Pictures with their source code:
##########

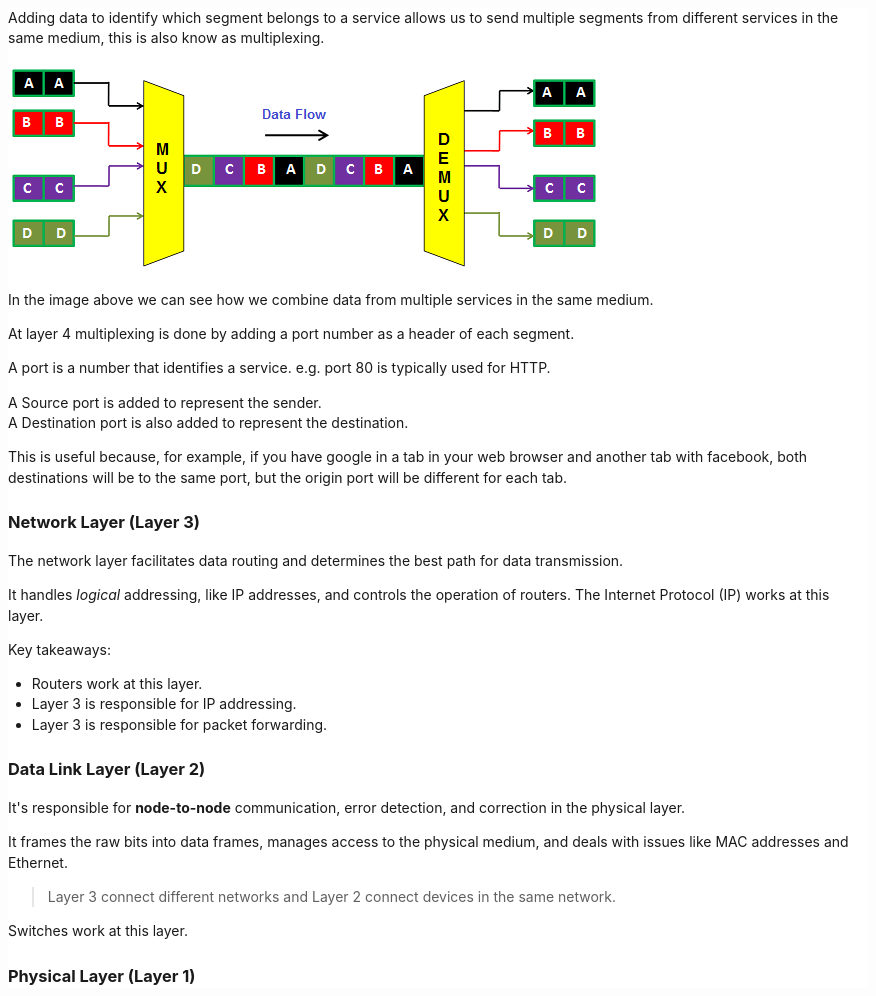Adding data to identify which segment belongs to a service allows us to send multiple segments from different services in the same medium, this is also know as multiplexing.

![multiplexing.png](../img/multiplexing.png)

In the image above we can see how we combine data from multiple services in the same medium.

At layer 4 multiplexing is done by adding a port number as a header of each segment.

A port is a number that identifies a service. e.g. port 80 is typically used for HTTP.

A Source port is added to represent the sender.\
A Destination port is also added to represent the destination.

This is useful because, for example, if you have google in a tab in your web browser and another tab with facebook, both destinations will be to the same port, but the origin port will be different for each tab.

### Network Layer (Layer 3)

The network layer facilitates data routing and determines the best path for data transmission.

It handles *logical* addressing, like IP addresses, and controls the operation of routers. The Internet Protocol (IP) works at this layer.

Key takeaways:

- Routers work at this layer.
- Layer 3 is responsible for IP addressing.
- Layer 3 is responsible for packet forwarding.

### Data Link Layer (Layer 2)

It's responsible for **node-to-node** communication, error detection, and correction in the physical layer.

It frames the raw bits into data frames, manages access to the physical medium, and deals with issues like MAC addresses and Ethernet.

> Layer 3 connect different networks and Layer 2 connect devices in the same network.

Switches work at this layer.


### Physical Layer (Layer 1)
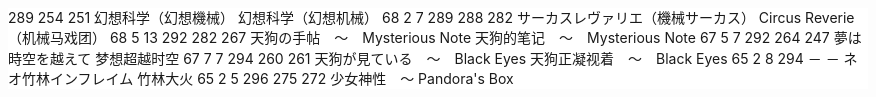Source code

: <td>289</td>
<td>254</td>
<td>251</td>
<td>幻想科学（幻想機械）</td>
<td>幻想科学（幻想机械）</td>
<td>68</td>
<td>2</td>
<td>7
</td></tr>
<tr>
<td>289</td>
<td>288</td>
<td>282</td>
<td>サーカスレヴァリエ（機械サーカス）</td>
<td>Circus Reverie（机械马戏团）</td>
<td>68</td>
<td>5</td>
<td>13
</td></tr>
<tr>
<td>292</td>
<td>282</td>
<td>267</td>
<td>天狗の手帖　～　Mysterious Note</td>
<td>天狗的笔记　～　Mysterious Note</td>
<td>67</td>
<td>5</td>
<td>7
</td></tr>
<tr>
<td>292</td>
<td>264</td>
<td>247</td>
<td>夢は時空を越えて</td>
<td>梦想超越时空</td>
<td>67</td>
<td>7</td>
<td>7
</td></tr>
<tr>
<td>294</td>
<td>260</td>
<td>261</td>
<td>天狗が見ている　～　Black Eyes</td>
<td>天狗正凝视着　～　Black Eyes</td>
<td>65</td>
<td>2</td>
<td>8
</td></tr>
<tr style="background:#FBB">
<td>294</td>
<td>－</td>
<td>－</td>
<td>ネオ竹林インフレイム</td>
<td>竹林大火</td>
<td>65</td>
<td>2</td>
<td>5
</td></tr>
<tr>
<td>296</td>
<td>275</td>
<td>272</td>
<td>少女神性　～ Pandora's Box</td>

##########

Action item :: Could you print all the lines above word for word, leaving out the pictures?

Task answer ::
Adding data to identify which segment belongs to a service allows us to send multiple segments from different services in the same medium, this is also know as multiplexing.

![multiplexing.png](../img/multiplexing.png)

In the image above we can see how we combine data from multiple services in the same medium.

At layer 4 multiplexing is done by adding a port number as a header of each segment.

A port is a number that identifies a service. e.g. port 80 is typically used for HTTP.

A Source port is added to represent the sender.\
A Destination port is also added to represent the destination.

This is useful because, for example, if you have google in a tab in your web browser and another tab with facebook, both destinations will be to the same port, but the origin port will be different for each tab.

### Network Layer (Layer 3)

The network layer facilitates data routing and determines the best path for data transmission.

It handles *logical* addressing, like IP addresses, and controls the operation of routers. The Internet Protocol (IP) works at this layer.

Key takeaways:

- Routers work at this layer.
- Layer 3 is responsible for IP addressing.
- Layer 3 is responsible for packet forwarding.

### Data Link Layer (Layer 2)

It's responsible for **node-to-node** communication, error detection, and correction in the physical layer.

It frames the raw bits into data frames, manages access to the physical medium, and deals with issues like MAC addresses and Ethernet.

> Layer 3 connect different networks and Layer 2 connect devices in the same network.

Switches work at this layer.


### Physical Layer (Layer 1)
Source code

: <td>289</td>
<td>254</td>
<td>251</td>
<td>幻想科学（幻想機械）</td>
<td>幻想科学（幻想机械）</td>
<td>68</td>
<td>2</td>
<td>7
</td></tr>
<tr>
<td>289</td>
<td>288</td>
<td>282</td>
<td>サーカスレヴァリエ（機械サーカス）</td>
<td>Circus Reverie（机械马戏团）</td>
<td>68</td>
<td>5</td>
<td>13
</td></tr>
<tr>
<td>292</td>
<td>282</td>
<td>267</td>
<td>天狗の手帖　～　Mysterious Note</td>
<td>天狗的笔记　～　Mysterious Note</td>
<td>67</td>
<td>5</td>
<td>7
</td></tr>
<tr>
<td>292</td>
<td>264</td>
<td>247</td>
<td>夢は時空を越えて</td>
<td>梦想超越时空</td>
<td>67</td>
<td>7</td>
<td>7
</td></tr>
<tr>
<td>294</td>
<td>260</td>
<td>261</td>
<td>天狗が見ている　～　Black Eyes</td>
<td>天狗正凝视着　～　Black Eyes</td>
<td>65</td>
<td>2</td>
<td>8
</td></tr>
<tr style="background:#FBB">
<td>294</td>
<td>－</td>
<td>－</td>
<td>ネオ竹林インフレイム</td>
<td>竹林大火</td>
<td>65</td>
<td>2</td>
<td>5
</td></tr>
<tr>
<td>296</td>
<td>275</td>
<td>272</td>
<td>少女神性　～ Pandora's Box</td>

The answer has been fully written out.